== GIVEN DATA ==

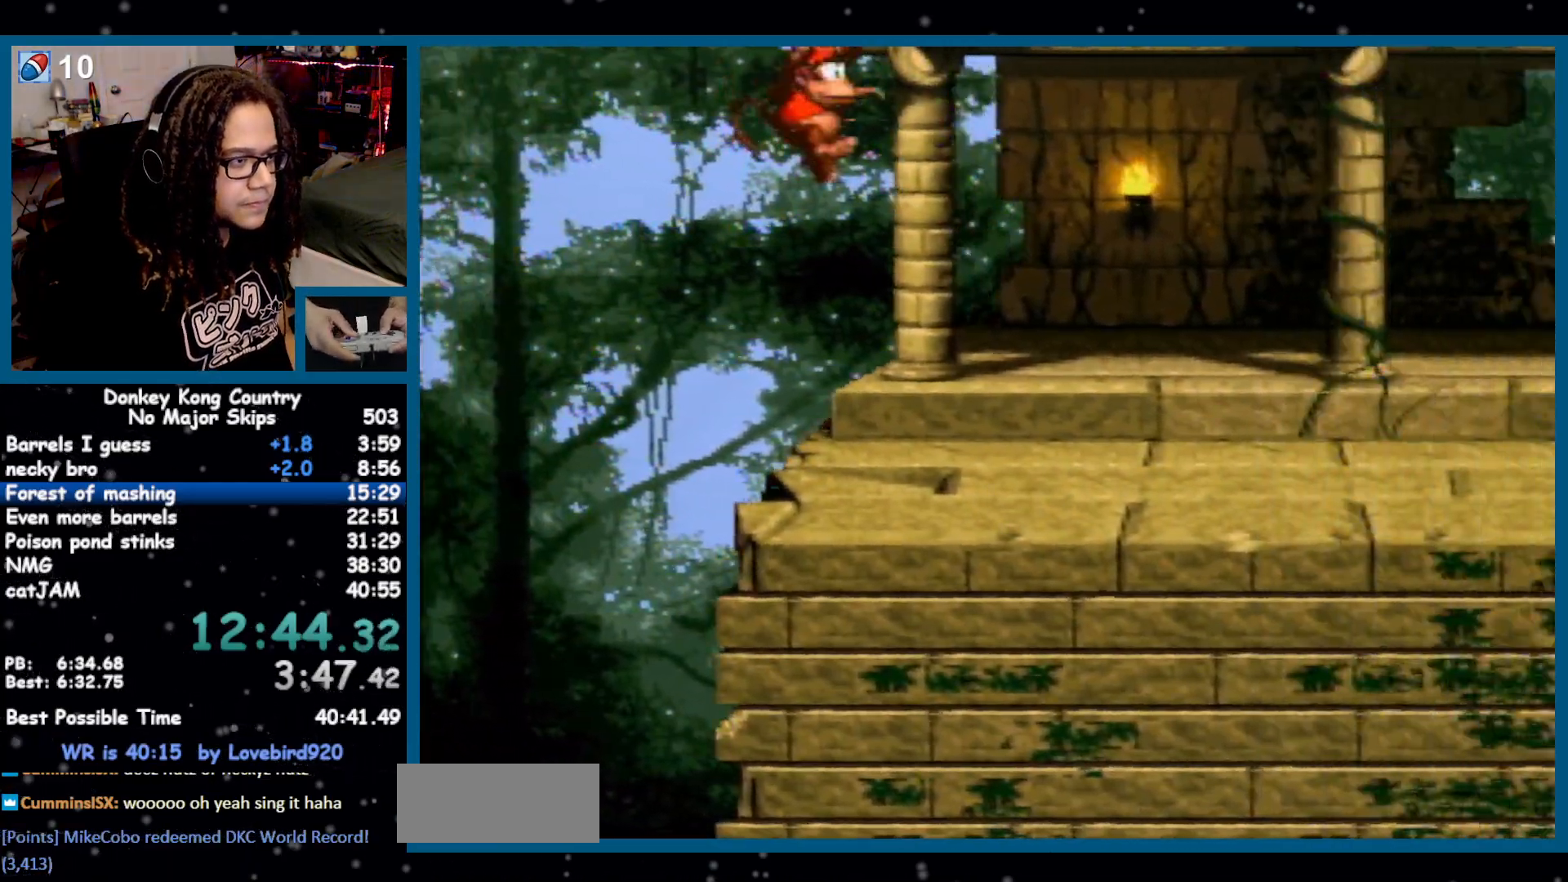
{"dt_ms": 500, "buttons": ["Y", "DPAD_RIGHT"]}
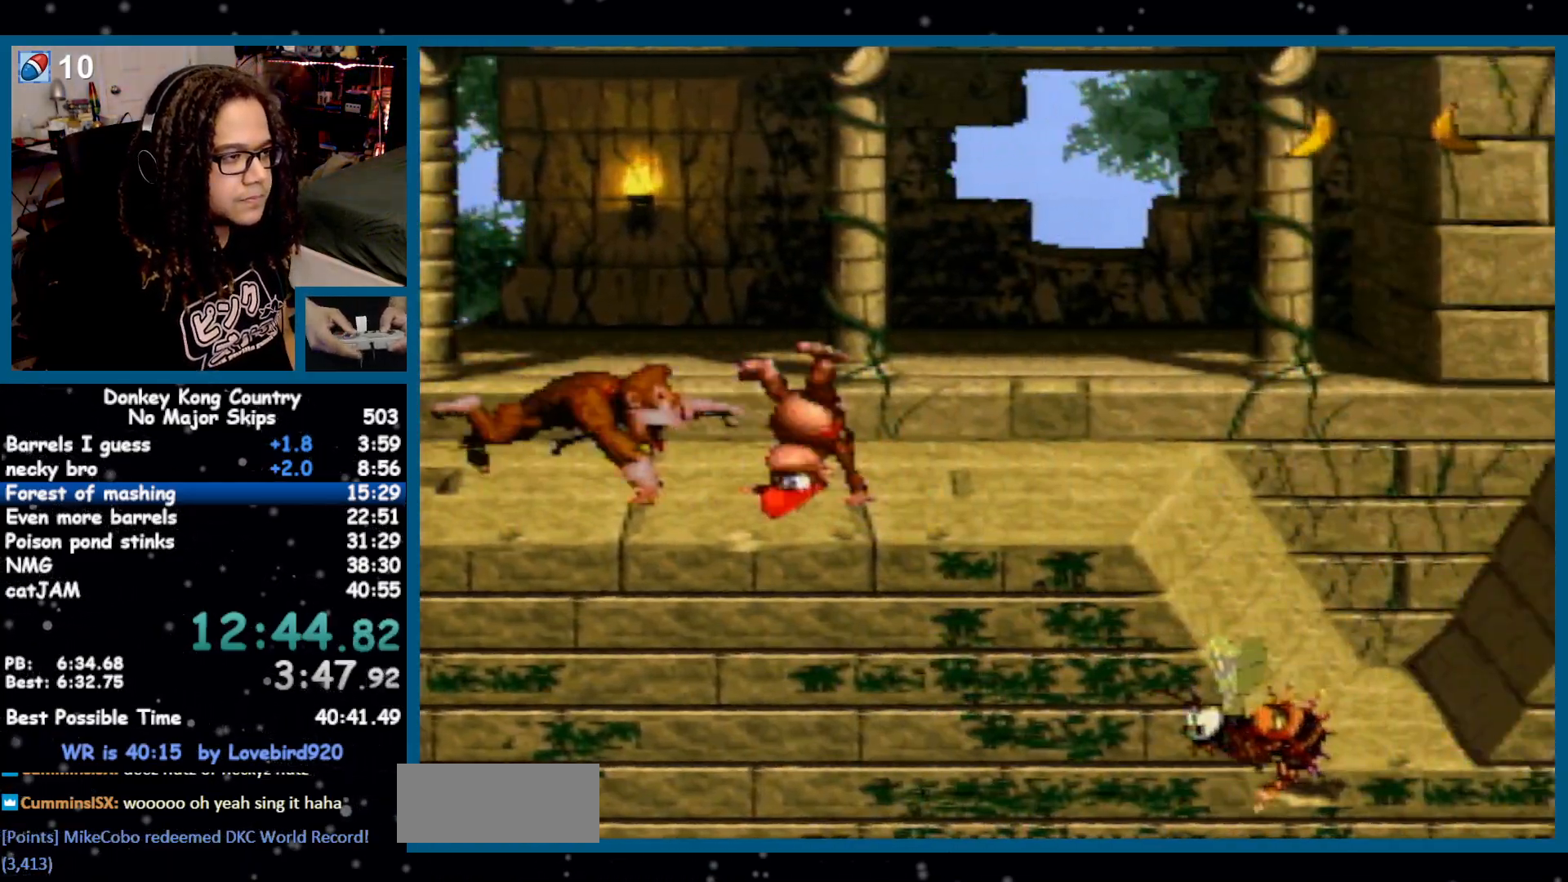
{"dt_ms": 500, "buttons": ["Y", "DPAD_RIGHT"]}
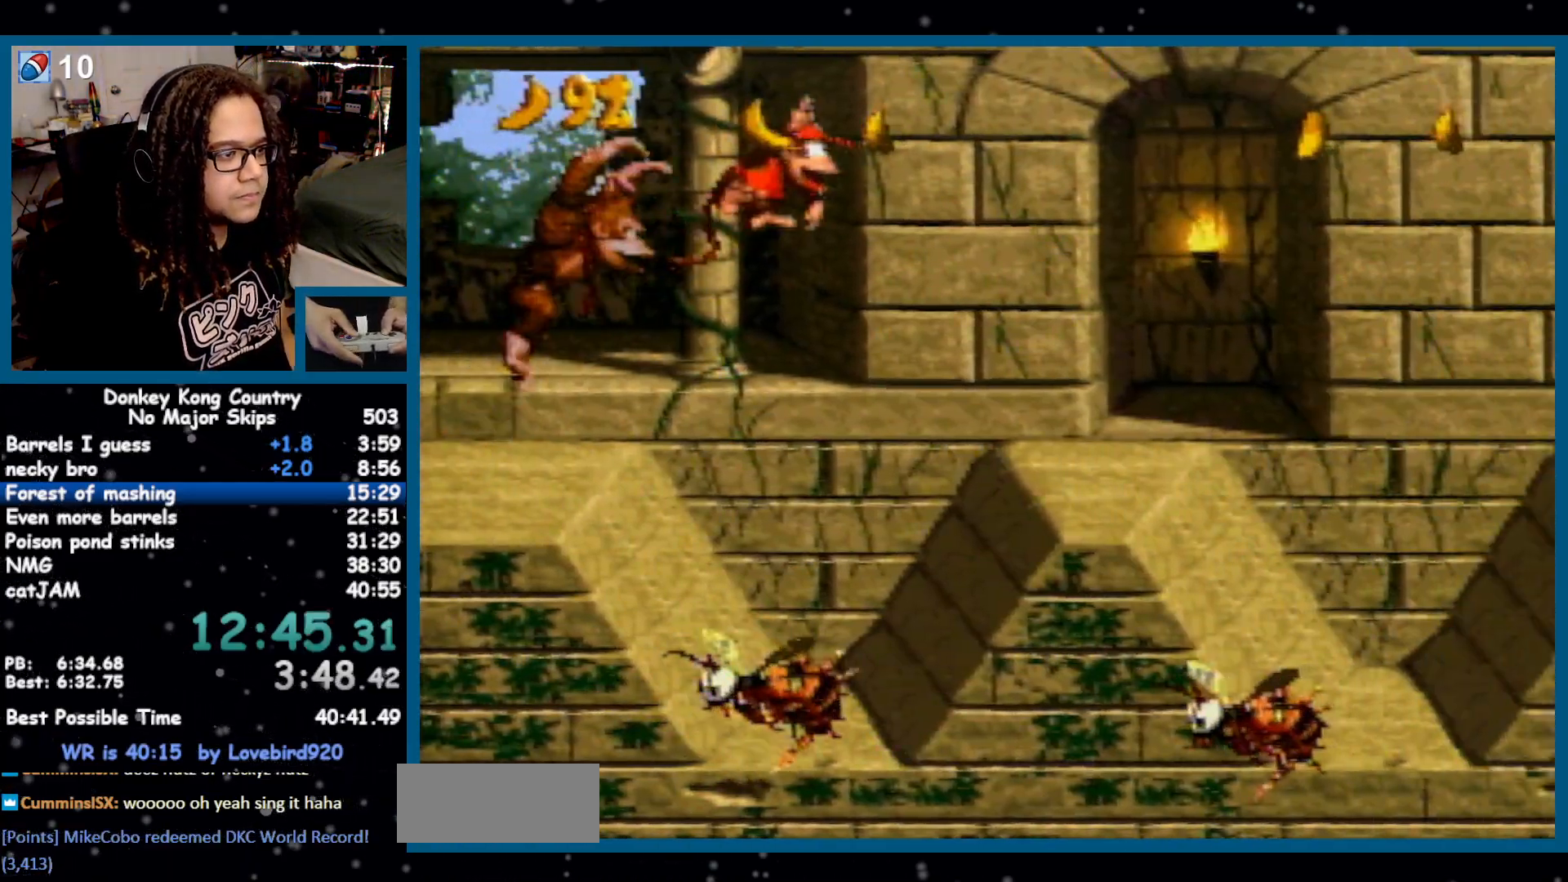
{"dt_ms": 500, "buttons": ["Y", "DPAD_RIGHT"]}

== WORK TO COMPLETE ==
Could you output the entire listing verbatim while omitting its pictures?

== OUTPUT FOR THIS TASK ==
{"dt_ms": 500, "buttons": ["Y", "DPAD_RIGHT"]}
{"dt_ms": 500, "buttons": ["Y", "DPAD_RIGHT"]}
{"dt_ms": 500, "buttons": ["Y", "DPAD_RIGHT"]}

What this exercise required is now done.